Step A: follow PyAlgoTrade doc on GenericBarFeed class
On this link see the addBarsFromCSV() in CSV section of the BarFeed class in v0.16
On this link see the addBarsFromCSV() in CSV section of the BarFeed class in v0.17
Note
- The CSV file must have the column names in the first row.
- It is ok if the Adj Close column is empty.
- When working with multiple instruments:
--- If all the instruments loaded are in the same timezone, then the timezone parameter may not be specified.
--- If any of the instruments loaded are in different timezones, then the timezone parameter should be set.
addBarsFromCSV( instrument, path, timezone = None )
Loads bars for a given instrument from a CSV formatted file. The instrument gets registered in the bar feed.
Parameters:
(string) instrument – Instrument identifier.
(string) path – The path to the CSV file.
(pytz) timezone – The timezone to use to localize bars.Check pyalgotrade.marketsession.
Next:
A BarFeed loads bars from CSV files that have the following format:
Date Time, Open, High, Low, Close, Volume, Adj Close
2013-01-01 13:59:00,13.51001,13.56,13.51,13.56789,273.88014126,13.51001
Step B: implement a documented CSV-file pre-formatting
Your CSV data will need a bit of sanity ( before will be able to be used in PyAlgoTrade methods ),however it is doable and you can create an easy transformator either by hand or with a use of a powerful numpy.genfromtxt() lambda-based converters facilities.
This sample code is intended for an illustration purpose, to see immediately the powers of converters for your own transformations, as CSV-structure differs.
with open( getCsvFileNAME( ... ), "r" ) as aFH:
numpy.genfromtxt( aFH,
skip_header = 1, # Ref. pyalgotrade
delimiter = ",",
# v v v v v v
# 2011.08.30,12:00,1791.20,1792.60,1787.60,1789.60,835
# 2011.08.30,13:00,1789.70,1794.30,1788.70,1792.60,550
# 2011.08.30,14:00,1792.70,1816.70,1790.20,1812.10,1222
# 2011.08.30,15:00,1812.20,1831.50,1811.90,1824.70,2373
# 2011.08.30,16:00,1824.80,1828.10,1813.70,1817.90,2215
converters = { 0: lambda aString: mPlotDATEs.date2num( datetime.datetime.strptime( aString, "%Y.%m.%d" ) ), #_______________________________________asFloat ( 1.0, +++ )

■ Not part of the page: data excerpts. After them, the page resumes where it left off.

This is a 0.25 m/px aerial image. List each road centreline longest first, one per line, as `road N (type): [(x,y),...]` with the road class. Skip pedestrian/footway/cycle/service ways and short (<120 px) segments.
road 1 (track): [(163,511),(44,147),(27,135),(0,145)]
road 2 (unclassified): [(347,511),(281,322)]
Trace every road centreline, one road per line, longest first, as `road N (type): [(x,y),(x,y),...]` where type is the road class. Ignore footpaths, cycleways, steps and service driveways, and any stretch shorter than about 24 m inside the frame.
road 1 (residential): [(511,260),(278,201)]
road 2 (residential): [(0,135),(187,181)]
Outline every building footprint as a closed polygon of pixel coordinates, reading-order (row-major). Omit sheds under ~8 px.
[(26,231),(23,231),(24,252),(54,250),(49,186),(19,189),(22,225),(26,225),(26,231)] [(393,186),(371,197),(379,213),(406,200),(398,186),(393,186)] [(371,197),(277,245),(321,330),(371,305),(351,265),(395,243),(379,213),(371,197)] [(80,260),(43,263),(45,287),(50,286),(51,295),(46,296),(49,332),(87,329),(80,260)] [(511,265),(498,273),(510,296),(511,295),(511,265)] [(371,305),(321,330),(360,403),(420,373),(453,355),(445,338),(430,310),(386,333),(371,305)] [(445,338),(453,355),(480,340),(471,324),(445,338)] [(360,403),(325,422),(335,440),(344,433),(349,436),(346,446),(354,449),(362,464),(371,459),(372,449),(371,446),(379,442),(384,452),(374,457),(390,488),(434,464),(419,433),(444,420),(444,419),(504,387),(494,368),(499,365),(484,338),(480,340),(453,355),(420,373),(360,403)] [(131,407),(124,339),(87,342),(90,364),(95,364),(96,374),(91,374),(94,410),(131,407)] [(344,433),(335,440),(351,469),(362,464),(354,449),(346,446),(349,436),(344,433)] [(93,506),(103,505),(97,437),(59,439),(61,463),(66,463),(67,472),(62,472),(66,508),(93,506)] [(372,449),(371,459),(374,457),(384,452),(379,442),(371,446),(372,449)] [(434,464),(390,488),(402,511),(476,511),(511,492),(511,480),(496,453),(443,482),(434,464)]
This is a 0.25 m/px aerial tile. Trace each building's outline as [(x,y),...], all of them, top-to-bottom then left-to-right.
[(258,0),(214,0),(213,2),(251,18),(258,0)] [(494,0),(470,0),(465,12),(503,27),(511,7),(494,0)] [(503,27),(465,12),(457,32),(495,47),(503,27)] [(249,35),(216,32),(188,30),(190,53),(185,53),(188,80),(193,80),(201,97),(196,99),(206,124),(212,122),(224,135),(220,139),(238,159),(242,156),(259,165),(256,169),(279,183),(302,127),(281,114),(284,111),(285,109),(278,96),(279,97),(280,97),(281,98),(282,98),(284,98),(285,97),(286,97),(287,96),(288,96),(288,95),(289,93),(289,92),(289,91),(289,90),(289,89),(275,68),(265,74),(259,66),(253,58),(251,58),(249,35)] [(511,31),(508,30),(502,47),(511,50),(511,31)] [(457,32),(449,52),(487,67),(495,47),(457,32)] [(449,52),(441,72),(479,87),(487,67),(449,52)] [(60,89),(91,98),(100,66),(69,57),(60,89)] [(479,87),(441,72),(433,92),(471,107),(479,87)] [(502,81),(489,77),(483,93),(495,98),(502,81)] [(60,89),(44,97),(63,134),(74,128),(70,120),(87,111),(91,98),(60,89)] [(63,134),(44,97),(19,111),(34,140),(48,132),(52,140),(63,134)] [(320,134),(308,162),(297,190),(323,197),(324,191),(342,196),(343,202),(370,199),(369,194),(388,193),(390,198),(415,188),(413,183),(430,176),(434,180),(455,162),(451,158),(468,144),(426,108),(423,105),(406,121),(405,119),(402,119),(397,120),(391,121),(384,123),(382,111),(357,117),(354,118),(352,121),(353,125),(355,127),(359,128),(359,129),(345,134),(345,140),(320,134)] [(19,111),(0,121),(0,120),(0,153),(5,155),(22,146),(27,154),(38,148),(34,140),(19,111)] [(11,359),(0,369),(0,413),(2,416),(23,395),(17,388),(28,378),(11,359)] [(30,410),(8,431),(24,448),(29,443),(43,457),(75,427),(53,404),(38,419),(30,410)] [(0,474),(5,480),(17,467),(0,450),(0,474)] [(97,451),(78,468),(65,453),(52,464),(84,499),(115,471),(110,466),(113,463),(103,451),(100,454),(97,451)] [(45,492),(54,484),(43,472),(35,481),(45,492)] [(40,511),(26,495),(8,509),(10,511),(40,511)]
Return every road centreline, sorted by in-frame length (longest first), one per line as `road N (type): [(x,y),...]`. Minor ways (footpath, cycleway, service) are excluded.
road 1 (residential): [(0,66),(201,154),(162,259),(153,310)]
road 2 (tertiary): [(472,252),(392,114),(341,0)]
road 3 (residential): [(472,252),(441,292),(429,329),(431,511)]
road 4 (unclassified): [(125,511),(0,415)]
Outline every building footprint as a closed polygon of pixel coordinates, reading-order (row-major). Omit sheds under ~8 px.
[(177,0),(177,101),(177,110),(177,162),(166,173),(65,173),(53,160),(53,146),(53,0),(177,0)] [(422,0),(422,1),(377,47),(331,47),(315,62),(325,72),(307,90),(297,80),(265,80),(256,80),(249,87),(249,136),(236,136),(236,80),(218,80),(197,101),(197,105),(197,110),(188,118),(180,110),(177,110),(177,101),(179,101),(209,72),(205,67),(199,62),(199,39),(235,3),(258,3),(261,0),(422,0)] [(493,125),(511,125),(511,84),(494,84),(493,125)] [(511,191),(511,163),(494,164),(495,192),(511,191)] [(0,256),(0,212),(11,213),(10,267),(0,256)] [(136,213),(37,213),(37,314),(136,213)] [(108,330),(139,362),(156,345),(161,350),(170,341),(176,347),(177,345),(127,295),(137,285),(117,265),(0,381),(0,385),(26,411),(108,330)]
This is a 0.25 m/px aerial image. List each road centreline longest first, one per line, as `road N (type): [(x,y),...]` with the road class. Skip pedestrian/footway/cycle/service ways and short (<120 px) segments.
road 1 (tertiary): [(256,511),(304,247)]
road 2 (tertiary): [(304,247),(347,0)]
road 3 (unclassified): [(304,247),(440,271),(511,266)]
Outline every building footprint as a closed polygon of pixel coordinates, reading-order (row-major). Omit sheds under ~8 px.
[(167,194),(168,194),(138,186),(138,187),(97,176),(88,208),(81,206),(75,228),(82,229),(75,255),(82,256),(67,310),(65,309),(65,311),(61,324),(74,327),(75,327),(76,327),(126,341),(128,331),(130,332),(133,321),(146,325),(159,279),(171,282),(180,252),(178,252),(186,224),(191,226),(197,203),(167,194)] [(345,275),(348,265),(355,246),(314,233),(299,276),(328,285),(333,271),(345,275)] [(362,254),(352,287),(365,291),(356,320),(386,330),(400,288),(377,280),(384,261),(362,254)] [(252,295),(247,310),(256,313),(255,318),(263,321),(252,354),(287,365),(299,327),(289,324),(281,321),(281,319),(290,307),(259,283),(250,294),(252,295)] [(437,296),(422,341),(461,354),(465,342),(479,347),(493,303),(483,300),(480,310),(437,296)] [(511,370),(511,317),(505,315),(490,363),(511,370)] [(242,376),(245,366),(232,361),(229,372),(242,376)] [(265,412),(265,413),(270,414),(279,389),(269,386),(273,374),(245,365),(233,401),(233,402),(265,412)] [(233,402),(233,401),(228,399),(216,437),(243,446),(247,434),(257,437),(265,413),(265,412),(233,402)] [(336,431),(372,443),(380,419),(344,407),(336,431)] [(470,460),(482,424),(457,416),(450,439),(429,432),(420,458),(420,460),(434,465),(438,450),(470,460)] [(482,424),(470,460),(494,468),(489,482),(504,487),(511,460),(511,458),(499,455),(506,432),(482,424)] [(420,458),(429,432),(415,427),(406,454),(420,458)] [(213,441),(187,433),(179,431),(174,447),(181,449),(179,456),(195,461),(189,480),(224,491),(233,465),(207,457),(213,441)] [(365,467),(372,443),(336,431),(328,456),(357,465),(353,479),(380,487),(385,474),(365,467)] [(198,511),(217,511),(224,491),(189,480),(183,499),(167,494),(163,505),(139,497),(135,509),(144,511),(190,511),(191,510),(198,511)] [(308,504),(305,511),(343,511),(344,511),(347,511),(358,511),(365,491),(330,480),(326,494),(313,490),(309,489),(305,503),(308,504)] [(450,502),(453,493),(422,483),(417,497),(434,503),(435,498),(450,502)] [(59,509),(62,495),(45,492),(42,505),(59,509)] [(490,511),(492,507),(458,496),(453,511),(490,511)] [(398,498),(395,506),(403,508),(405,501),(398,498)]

1: lambda aString: ( ( int( aString[0:2] ) * 60 + int( aString[3:] ) ) / 60. / 24. ) # ( 15*60 + 00 ) / 60. / 24.__asFloat < 0.0, 1.0 )
# HH: :MM HH MM
}
)
You can use pyalgotrade.barfeed.addBarsFromSequence with list comprehension to feed in data from CSV row by row/bar by bar. Basically you create a bar from each row, pass OHLCV as init parameters and extra columns with additional data in a dictionary. You can try something like this (with all the required imports):
data = pd.DataFrame(index=pd.date_range(start='2021-11-01', end='2021-11-05'), columns=['Open', 'High', 'Low', 'Close', 'Adj Close', 'Volume', 'ExtraCol1', 'ExtraCol3', 'ExtraCol4', 'ExtraCol5'], data=np.random.rand(5, 10))
feed = yahoofeed.Feed()
feed.addBarsFromSequence('instrumentID', data.index.map(lambda i:
BasicBar(
i,
data.loc[i, 'Open'],
data.loc[i, 'High'],
data.loc[i, 'Low'],
data.loc[i, 'Close'],
data.loc[i, 'Volume'],
data.loc[i, 'Adj Close'],
Frequency.DAY,
data.loc[i, 'ExtraCol1':].to_dict())
).values)
The input data frame was created with random values to make this example easier to reproduce, but the part where the bars are added to the feed should work the same for data frames from CSVs given that the valid column names are used.